↓↓↓

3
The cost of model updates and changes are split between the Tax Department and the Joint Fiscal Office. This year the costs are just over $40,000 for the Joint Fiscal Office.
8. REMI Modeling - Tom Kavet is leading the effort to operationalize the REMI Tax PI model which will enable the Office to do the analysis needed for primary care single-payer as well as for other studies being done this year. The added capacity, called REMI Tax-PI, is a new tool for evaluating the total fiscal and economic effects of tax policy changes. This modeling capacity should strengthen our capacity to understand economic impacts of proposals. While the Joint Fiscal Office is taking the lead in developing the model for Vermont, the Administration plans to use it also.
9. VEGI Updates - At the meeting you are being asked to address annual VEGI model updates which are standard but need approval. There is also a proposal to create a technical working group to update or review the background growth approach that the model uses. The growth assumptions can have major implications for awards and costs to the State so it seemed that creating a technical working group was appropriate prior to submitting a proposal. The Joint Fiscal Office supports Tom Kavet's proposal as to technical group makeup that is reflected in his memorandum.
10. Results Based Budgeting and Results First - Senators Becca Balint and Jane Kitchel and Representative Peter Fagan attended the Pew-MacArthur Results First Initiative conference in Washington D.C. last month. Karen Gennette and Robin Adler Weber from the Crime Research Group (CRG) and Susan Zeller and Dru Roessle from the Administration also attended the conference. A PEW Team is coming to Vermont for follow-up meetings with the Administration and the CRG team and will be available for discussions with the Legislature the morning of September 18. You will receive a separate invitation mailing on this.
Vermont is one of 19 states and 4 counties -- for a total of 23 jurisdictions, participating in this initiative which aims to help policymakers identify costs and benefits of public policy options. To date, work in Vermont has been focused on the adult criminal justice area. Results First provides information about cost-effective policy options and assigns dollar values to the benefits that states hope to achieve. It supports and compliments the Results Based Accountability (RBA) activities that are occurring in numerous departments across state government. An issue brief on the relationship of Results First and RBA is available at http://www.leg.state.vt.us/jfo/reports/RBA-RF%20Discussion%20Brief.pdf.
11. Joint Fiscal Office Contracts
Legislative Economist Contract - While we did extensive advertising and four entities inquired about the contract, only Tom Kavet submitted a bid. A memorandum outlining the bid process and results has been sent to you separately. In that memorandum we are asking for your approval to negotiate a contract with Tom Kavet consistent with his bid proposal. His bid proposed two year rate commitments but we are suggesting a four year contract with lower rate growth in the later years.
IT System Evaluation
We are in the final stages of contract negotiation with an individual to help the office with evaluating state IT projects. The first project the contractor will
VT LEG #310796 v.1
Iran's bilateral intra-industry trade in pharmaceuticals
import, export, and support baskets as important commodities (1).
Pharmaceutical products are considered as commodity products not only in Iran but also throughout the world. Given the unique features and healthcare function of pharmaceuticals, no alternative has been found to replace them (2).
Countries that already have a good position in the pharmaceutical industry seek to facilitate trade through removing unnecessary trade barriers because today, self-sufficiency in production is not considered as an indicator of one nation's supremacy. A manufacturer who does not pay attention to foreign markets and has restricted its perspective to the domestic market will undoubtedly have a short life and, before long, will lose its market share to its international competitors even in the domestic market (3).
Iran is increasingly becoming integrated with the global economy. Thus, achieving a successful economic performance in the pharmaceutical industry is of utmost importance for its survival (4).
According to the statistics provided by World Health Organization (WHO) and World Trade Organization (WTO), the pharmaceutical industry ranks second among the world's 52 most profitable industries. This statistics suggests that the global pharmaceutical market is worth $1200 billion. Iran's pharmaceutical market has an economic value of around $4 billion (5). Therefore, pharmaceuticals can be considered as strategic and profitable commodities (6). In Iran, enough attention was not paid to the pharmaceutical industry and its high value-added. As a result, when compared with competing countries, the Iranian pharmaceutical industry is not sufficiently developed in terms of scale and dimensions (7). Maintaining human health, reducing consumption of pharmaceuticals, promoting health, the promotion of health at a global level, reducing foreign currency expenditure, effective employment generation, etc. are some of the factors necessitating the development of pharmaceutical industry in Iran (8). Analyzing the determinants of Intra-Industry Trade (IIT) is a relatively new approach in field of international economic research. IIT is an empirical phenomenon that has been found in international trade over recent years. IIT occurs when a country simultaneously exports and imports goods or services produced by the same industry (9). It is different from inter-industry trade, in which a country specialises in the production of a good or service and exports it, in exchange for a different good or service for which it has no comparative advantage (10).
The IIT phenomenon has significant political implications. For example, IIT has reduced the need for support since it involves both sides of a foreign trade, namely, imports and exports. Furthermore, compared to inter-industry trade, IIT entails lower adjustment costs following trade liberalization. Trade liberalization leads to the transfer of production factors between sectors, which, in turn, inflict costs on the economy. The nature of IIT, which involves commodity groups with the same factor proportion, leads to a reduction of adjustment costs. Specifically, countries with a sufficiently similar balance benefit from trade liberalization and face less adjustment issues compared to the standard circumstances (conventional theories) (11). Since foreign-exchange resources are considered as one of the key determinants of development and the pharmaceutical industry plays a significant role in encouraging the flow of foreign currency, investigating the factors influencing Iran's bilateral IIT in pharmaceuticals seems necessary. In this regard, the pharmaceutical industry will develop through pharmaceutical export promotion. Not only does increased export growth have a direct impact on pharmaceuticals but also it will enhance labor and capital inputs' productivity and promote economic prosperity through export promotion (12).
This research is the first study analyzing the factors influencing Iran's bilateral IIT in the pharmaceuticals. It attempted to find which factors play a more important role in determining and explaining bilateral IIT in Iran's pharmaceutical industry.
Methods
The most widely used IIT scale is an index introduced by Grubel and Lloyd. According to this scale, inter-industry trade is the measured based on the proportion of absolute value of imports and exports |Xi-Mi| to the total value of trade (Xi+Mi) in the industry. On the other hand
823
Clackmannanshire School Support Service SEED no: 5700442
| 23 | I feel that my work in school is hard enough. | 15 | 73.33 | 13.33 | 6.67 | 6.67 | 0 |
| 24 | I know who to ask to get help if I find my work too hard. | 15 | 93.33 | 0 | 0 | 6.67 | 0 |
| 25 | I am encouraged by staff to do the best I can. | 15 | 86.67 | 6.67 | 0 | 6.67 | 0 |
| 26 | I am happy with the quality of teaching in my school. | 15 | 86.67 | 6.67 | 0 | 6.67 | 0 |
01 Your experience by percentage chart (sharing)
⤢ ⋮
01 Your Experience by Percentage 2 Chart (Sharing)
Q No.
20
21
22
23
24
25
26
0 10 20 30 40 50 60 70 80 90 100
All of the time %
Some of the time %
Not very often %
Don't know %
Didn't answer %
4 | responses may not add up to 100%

↑↑↑

→ The problem
Nothing in the material above may be skipped, so reproduce it all exactly.

→ Written answer
3
The cost of model updates and changes are split between the Tax Department and the Joint Fiscal Office. This year the costs are just over $40,000 for the Joint Fiscal Office.
8. REMI Modeling - Tom Kavet is leading the effort to operationalize the REMI Tax PI model which will enable the Office to do the analysis needed for primary care single-payer as well as for other studies being done this year. The added capacity, called REMI Tax-PI, is a new tool for evaluating the total fiscal and economic effects of tax policy changes. This modeling capacity should strengthen our capacity to understand economic impacts of proposals. While the Joint Fiscal Office is taking the lead in developing the model for Vermont, the Administration plans to use it also.
9. VEGI Updates - At the meeting you are being asked to address annual VEGI model updates which are standard but need approval. There is also a proposal to create a technical working group to update or review the background growth approach that the model uses. The growth assumptions can have major implications for awards and costs to the State so it seemed that creating a technical working group was appropriate prior to submitting a proposal. The Joint Fiscal Office supports Tom Kavet's proposal as to technical group makeup that is reflected in his memorandum.
10. Results Based Budgeting and Results First - Senators Becca Balint and Jane Kitchel and Representative Peter Fagan attended the Pew-MacArthur Results First Initiative conference in Washington D.C. last month. Karen Gennette and Robin Adler Weber from the Crime Research Group (CRG) and Susan Zeller and Dru Roessle from the Administration also attended the conference. A PEW Team is coming to Vermont for follow-up meetings with the Administration and the CRG team and will be available for discussions with the Legislature the morning of September 18. You will receive a separate invitation mailing on this.
Vermont is one of 19 states and 4 counties -- for a total of 23 jurisdictions, participating in this initiative which aims to help policymakers identify costs and benefits of public policy options. To date, work in Vermont has been focused on the adult criminal justice area. Results First provides information about cost-effective policy options and assigns dollar values to the benefits that states hope to achieve. It supports and compliments the Results Based Accountability (RBA) activities that are occurring in numerous departments across state government. An issue brief on the relationship of Results First and RBA is available at http://www.leg.state.vt.us/jfo/reports/RBA-RF%20Discussion%20Brief.pdf.
11. Joint Fiscal Office Contracts
Legislative Economist Contract - While we did extensive advertising and four entities inquired about the contract, only Tom Kavet submitted a bid. A memorandum outlining the bid process and results has been sent to you separately. In that memorandum we are asking for your approval to negotiate a contract with Tom Kavet consistent with his bid proposal. His bid proposed two year rate commitments but we are suggesting a four year contract with lower rate growth in the later years.
IT System Evaluation
We are in the final stages of contract negotiation with an individual to help the office with evaluating state IT projects. The first project the contractor will
VT LEG #310796 v.1
Iran's bilateral intra-industry trade in pharmaceuticals
import, export, and support baskets as important commodities (1).
Pharmaceutical products are considered as commodity products not only in Iran but also throughout the world. Given the unique features and healthcare function of pharmaceuticals, no alternative has been found to replace them (2).
Countries that already have a good position in the pharmaceutical industry seek to facilitate trade through removing unnecessary trade barriers because today, self-sufficiency in production is not considered as an indicator of one nation's supremacy. A manufacturer who does not pay attention to foreign markets and has restricted its perspective to the domestic market will undoubtedly have a short life and, before long, will lose its market share to its international competitors even in the domestic market (3).
Iran is increasingly becoming integrated with the global economy. Thus, achieving a successful economic performance in the pharmaceutical industry is of utmost importance for its survival (4).
According to the statistics provided by World Health Organization (WHO) and World Trade Organization (WTO), the pharmaceutical industry ranks second among the world's 52 most profitable industries. This statistics suggests that the global pharmaceutical market is worth $1200 billion. Iran's pharmaceutical market has an economic value of around $4 billion (5). Therefore, pharmaceuticals can be considered as strategic and profitable commodities (6). In Iran, enough attention was not paid to the pharmaceutical industry and its high value-added. As a result, when compared with competing countries, the Iranian pharmaceutical industry is not sufficiently developed in terms of scale and dimensions (7). Maintaining human health, reducing consumption of pharmaceuticals, promoting health, the promotion of health at a global level, reducing foreign currency expenditure, effective employment generation, etc. are some of the factors necessitating the development of pharmaceutical industry in Iran (8). Analyzing the determinants of Intra-Industry Trade (IIT) is a relatively new approach in field of international economic research. IIT is an empirical phenomenon that has been found in international trade over recent years. IIT occurs when a country simultaneously exports and imports goods or services produced by the same industry (9). It is different from inter-industry trade, in which a country specialises in the production of a good or service and exports it, in exchange for a different good or service for which it has no comparative advantage (10).
The IIT phenomenon has significant political implications. For example, IIT has reduced the need for support since it involves both sides of a foreign trade, namely, imports and exports. Furthermore, compared to inter-industry trade, IIT entails lower adjustment costs following trade liberalization. Trade liberalization leads to the transfer of production factors between sectors, which, in turn, inflict costs on the economy. The nature of IIT, which involves commodity groups with the same factor proportion, leads to a reduction of adjustment costs. Specifically, countries with a sufficiently similar balance benefit from trade liberalization and face less adjustment issues compared to the standard circumstances (conventional theories) (11). Since foreign-exchange resources are considered as one of the key determinants of development and the pharmaceutical industry plays a significant role in encouraging the flow of foreign currency, investigating the factors influencing Iran's bilateral IIT in pharmaceuticals seems necessary. In this regard, the pharmaceutical industry will develop through pharmaceutical export promotion. Not only does increased export growth have a direct impact on pharmaceuticals but also it will enhance labor and capital inputs' productivity and promote economic prosperity through export promotion (12).
This research is the first study analyzing the factors influencing Iran's bilateral IIT in the pharmaceuticals. It attempted to find which factors play a more important role in determining and explaining bilateral IIT in Iran's pharmaceutical industry.
Methods
The most widely used IIT scale is an index introduced by Grubel and Lloyd. According to this scale, inter-industry trade is the measured based on the proportion of absolute value of imports and exports |Xi-Mi| to the total value of trade (Xi+Mi) in the industry. On the other hand
823
Clackmannanshire School Support Service SEED no: 5700442
| 23 | I feel that my work in school is hard enough. | 15 | 73.33 | 13.33 | 6.67 | 6.67 | 0 |
| 24 | I know who to ask to get help if I find my work too hard. | 15 | 93.33 | 0 | 0 | 6.67 | 0 |
| 25 | I am encouraged by staff to do the best I can. | 15 | 86.67 | 6.67 | 0 | 6.67 | 0 |
| 26 | I am happy with the quality of teaching in my school. | 15 | 86.67 | 6.67 | 0 | 6.67 | 0 |
01 Your experience by percentage chart (sharing)
⤢ ⋮
01 Your Experience by Percentage 2 Chart (Sharing)
Q No.
20
21
22
23
24
25
26
0 10 20 30 40 50 60 70 80 90 100
All of the time %
Some of the time %
Not very often %
Don't know %
Didn't answer %
4 | responses may not add up to 100%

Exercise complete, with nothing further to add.